There are probably a few contributors: the passage of time, stable health, and a growing group of friends whose kids have disabilities.
But I suspect that our move to downtown Bellingham has been the most influential factor. While it’s not exactly an urban capital (we still have to plug our meters with spare change, LIKE ANIMALS) people with disabilities are a much more visible part of this community. Luella is not out of place here, she’s readily reflected in the people we live among.
It’s been the rare day that we haven’t seen or talked to someone in a wheelchair, a notable fact as we wait for Luella’s first wheelchair to arrive. While I don’t know what Luella understands–or will understand–I do know that surrounding her with a community where she better fits in benefits ALL of us.
In the end, we packed the contents of our trophy case and set out just a few awards at our new place, none of which are from the yearbook Hall of Fame.
I might have been Most Unique twenty(ish) years ago, but it’s pretty obvious that Luella has succeeded me in that category. After all, she’s clearly different and courageous: a style icon in her own right, she’s been boldly sporting a wildly colorful knit sweater with aqua socks all week.
Health Update: Cause and effect is still our primary developmental focus. We’re building choice into her routine by showing her two things and giving her the one she looks at first. This includes picking out her clothes, which has led to some truly unique fashion. While she may not be making an intentional choice yet, the activity helps her to understand cause and effect, a VERY important building block for communication.

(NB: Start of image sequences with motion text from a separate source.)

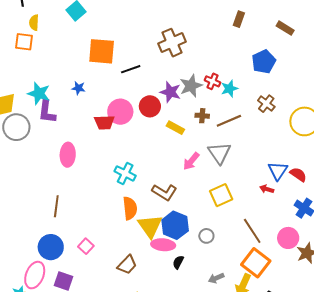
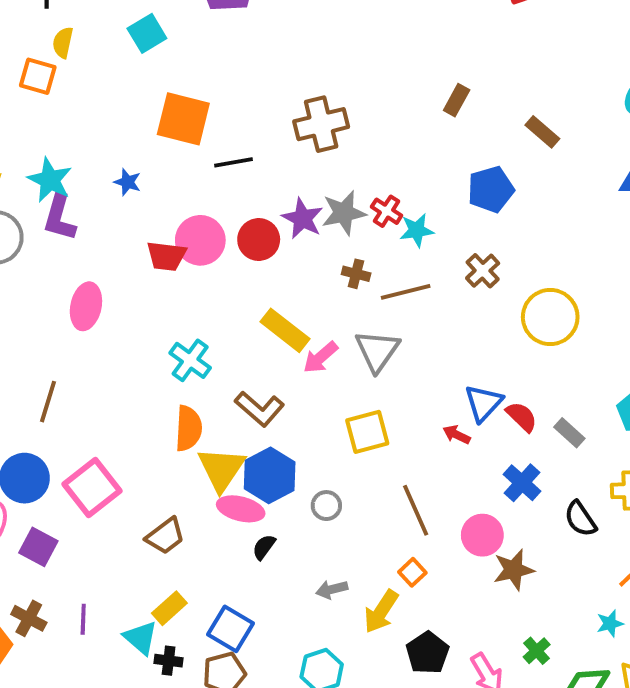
yellow rectangle: (175, 128) -> (285, 330), moved, size x1.4
pink square: (86, 246) -> (92, 487), size x1.8
orange square: (256, 263) -> (412, 572), size x0.5

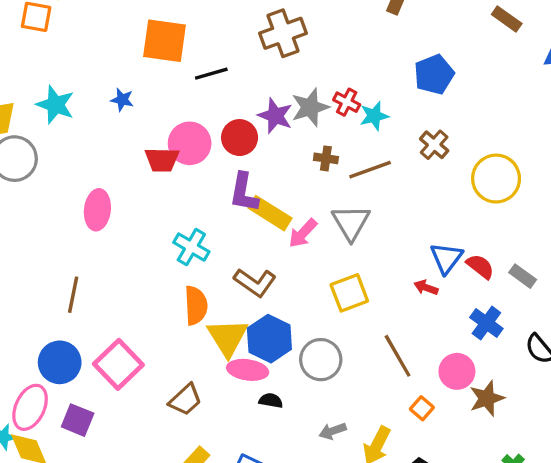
brown rectangle: (542, 132) -> (507, 19), moved
purple L-shape: (60, 217) -> (244, 193), moved
gray circle: (326, 506) -> (321, 360), size x1.6
black semicircle: (264, 547) -> (271, 401), turned 70
orange square: (412, 572) -> (422, 408), moved

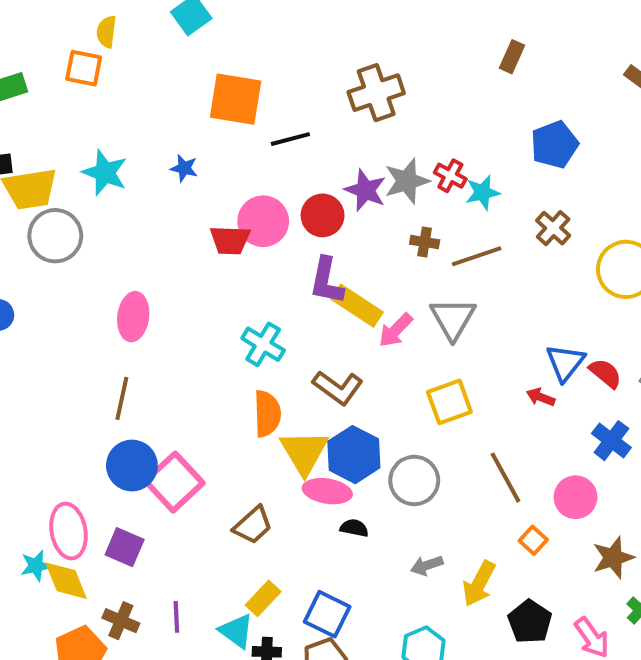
pink ellipse: (97, 210) -> (133, 317), moved
blue circle: (60, 362) -> (132, 466), moved
brown star: (487, 398) -> (613, 558), moved
pink ellipse: (30, 407) -> (69, 531), turned -36

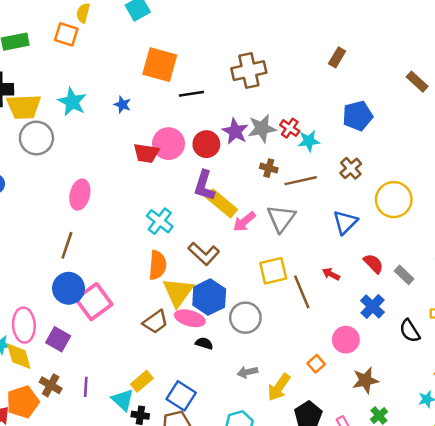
blue triangle: (565, 363) -> (345, 222), moved
brown line: (505, 478) -> (302, 292), moved
brown trapezoid: (253, 525) -> (155, 322), moved

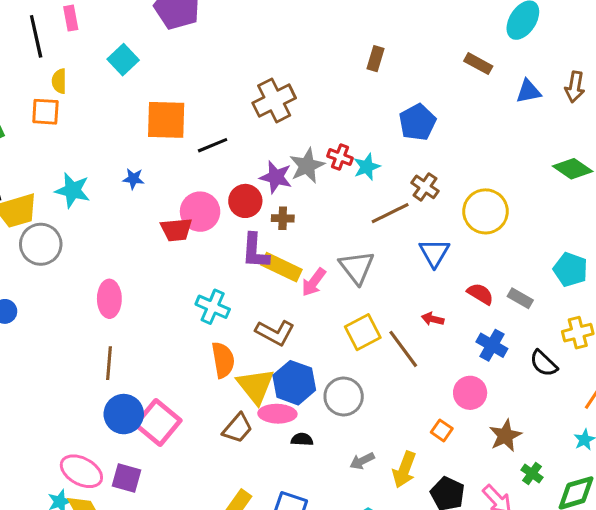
brown cross: (269, 168) -> (283, 218), moved
brown line: (301, 181) -> (390, 213), moved
pink ellipse: (24, 325) -> (81, 471), turned -44

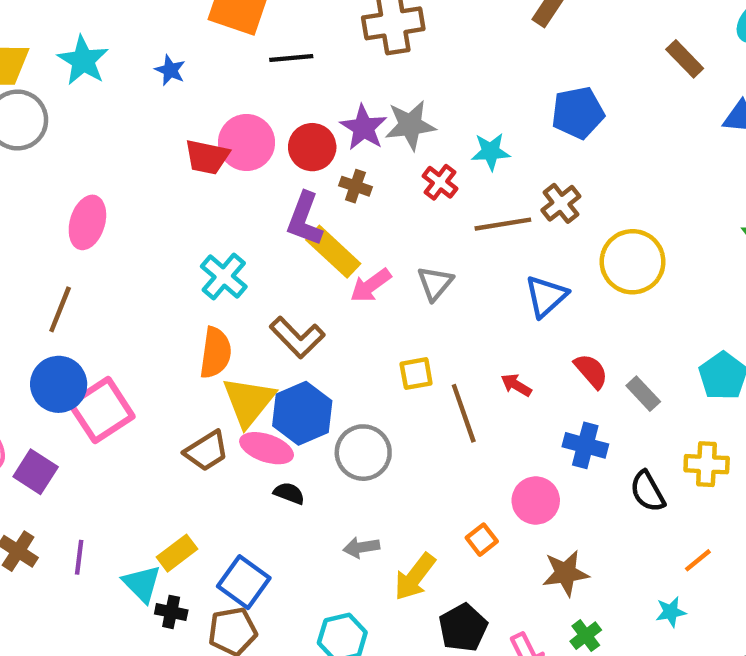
red cross: (340, 157) -> (440, 182), moved
gray triangle: (357, 267) -> (435, 283), size x0.7
yellow square: (363, 332) -> (416, 374), size x0.7
blue cross: (492, 345) -> (585, 445), turned -32

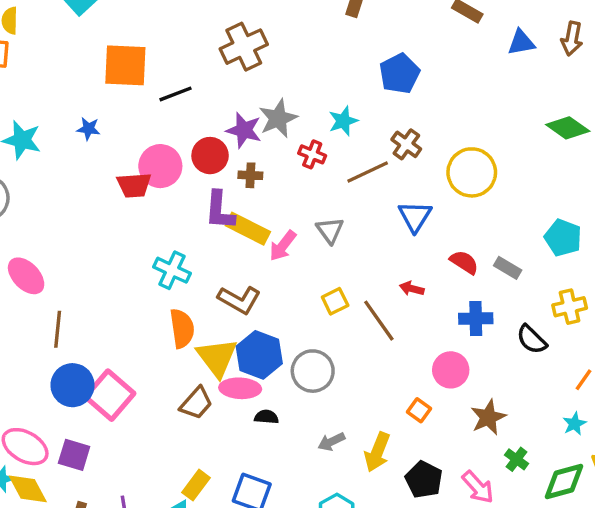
pink ellipse: (87, 222) -> (26, 276), moved, turned -45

We’ve submitted a request for Luella’s first wheelchair, which we’re VERY excited about. Watch for Luella rolling in her sweet new red ride sometime in the next month or so.
In less pleasant news, she had her first dentist appointment and subsequently her first cavity filling. Despite the fact that she hates things in her mouth, she was a champion.
We’re in the process of doing all her eligibility assessments to begin developmental preschool through the Bellingham School District in the Fall! We’ve met with every school-based specialist imaginable and the whole process has been unpredictably stress-free. YES.